Хотя нет, конечно, нет! Она, безусловно, чувствовала свою вину и теперь искала возможности вернуть Валентину. И даже согласилась помочь Варнаве уладить его дела, чтобы он помог ей разыскать племянницу. Он не имел представления, как можно повернуть вспять процесс продажи его недвижимости – насколько ему было известно, обратного хода здесь нет. Люди, купившие у Блюмера дома и квартиры Варнавы, никогда не согласятся аннулировать договоры. К тому же теперь, когда Блюмера нет в живых, с кого спрашивать? С Пунш, которая тоже вот уже пять лет является усопшей?
Варнава не верил в потусторонние силы: его Елена не могла подняться из гроба, чтобы творить свои черные дела. Скорее всего она присвоила чужое имя, имя покойной Елены Пунш. Но кем и какой была эта женщина, ему поможет узнать лишь Изольда, которая заинтересована в этом не меньше его.
Он позвонил ей и сказал, что согласен лететь за Валентиной в Адлер.
– Как ты себя чувствуешь? – услышал он тяжелый вздох на другом конце провода. – Как твоя рана?
– Заживает, – улыбнулся он и, тронув повязку, сморщился от боли.
Глава 7
Изольда вышла из кабинета прокурора, взмокшая от волнения и разъяренная не на шутку. Ее только что упрекнули в бездействии, в инертности, в цинизме… Новый прокурор, почти мальчик, занявший столь ответственную должность исключительно благодаря своим родственным, московским связям, кричал на нее, на Изольду Хлудневу, и разве что не топал ногами. Он, брызгая слюной, упомянул расстрелянных в упор жителей Свиного тупика (в его устах название этого места воспринималось как нечто гротескное, водевильное), смерть девушки на Набережной, убийство известного адвоката Блюмера…
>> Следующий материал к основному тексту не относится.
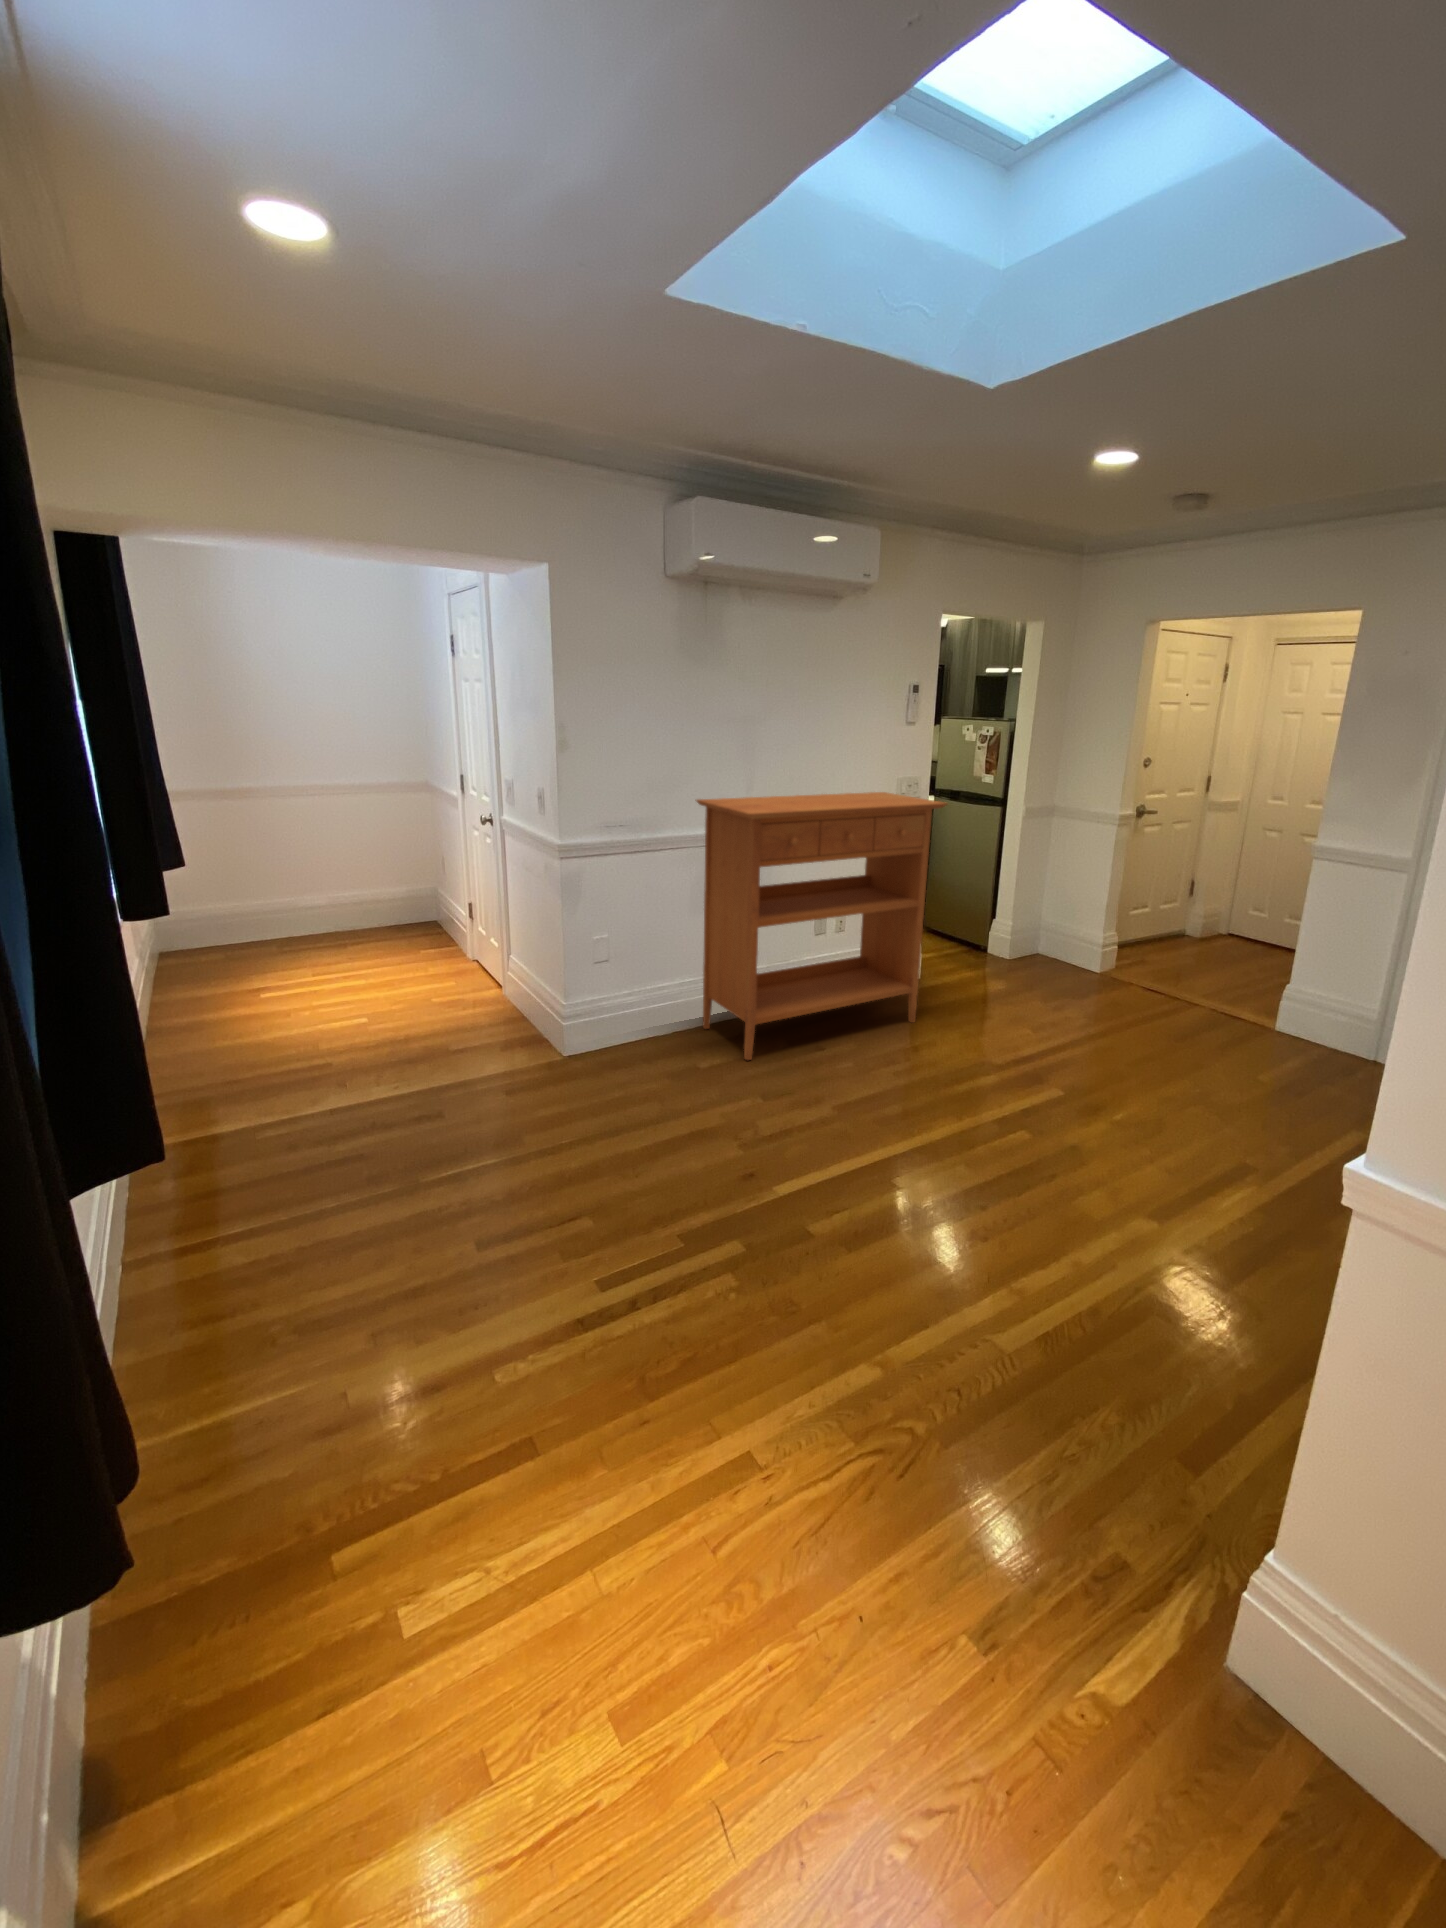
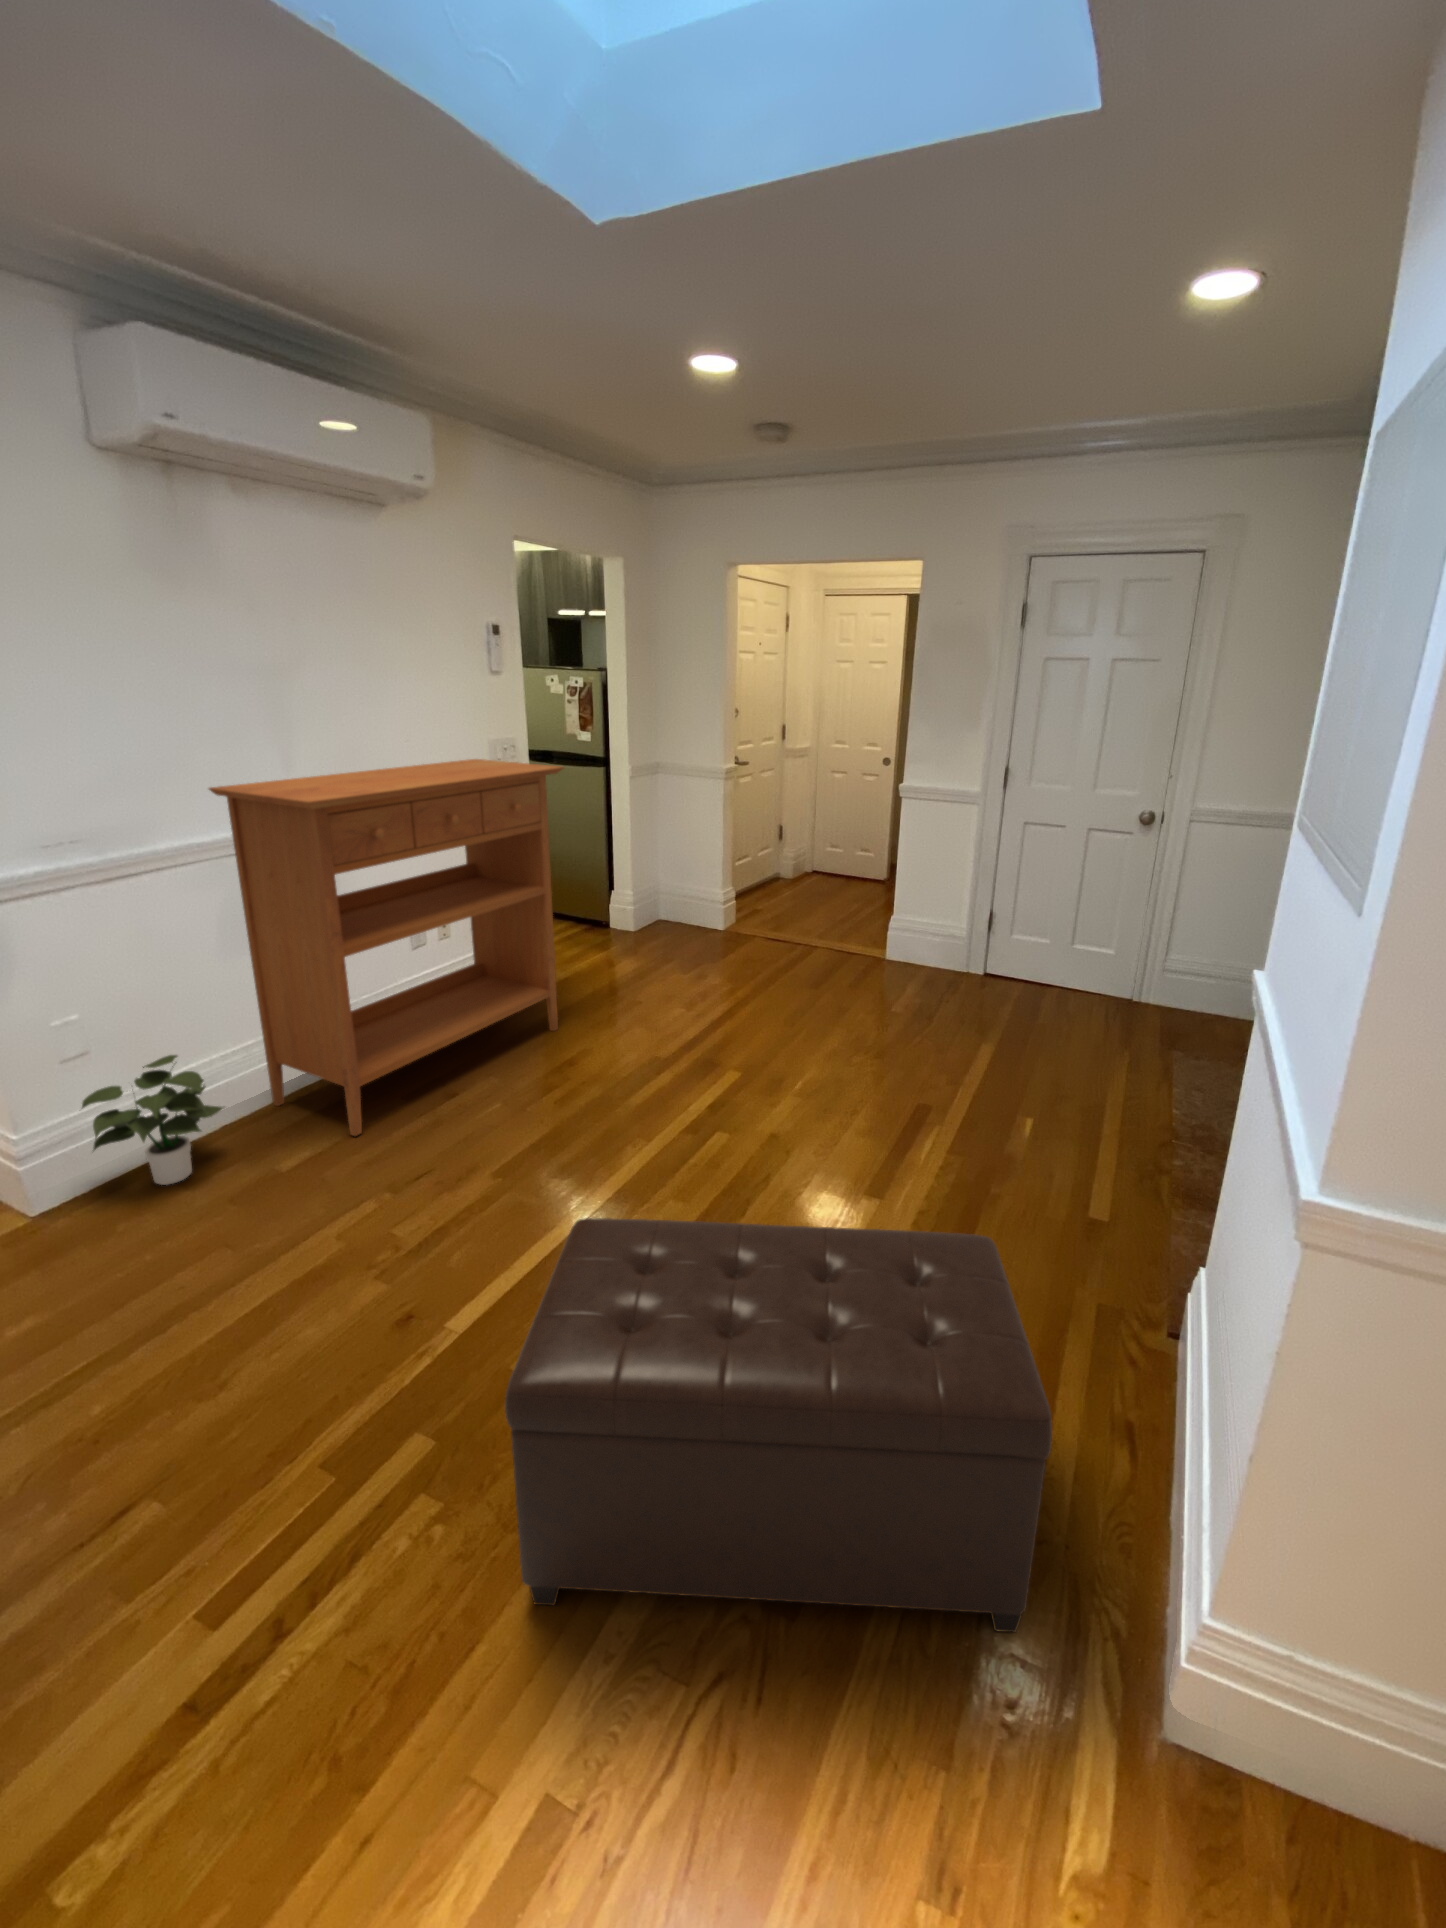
potted plant: none [594,975,673,1060] -> present [82,1055,223,1185]
ottoman: none [765,1127,1182,1541] -> present [505,1218,1052,1632]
Выслушав его, Изольда достала из папки чистый лист бумаги и изложила в письменном виде все свои мысли и требования по этим делам. Ей требовалось, во-первых, разрешение на эксгумацию трупа Елены Пунш, надгробная фотография которой свидетельствовала о том, что погибшая на Набережной девушка и изображенная на снимке Елена Пунш – одно лицо. Во-вторых, она потребовала себе командировку в Москву, чтобы собрать информацию о девушке, с которой незадолго до смерти встречался бизнесмен Князев, поскольку она тоже была как две капли воды похожа на Пунш. И в-третьих, потребовала денег на оплату работы многочисленных агентов, которым она, еще до встречи с прокурором, дала задание узнать все, что касалось личности цыгана и всех жителей дома в Глебучевом овраге, особенно тех, кто был расстрелян в день исчезновения Валентины. Не забыла Изольда напомнить прокурору о покушении на свою племянницу и о том, каким мошенником оказался теперь уже покойный адвокат Блюмер.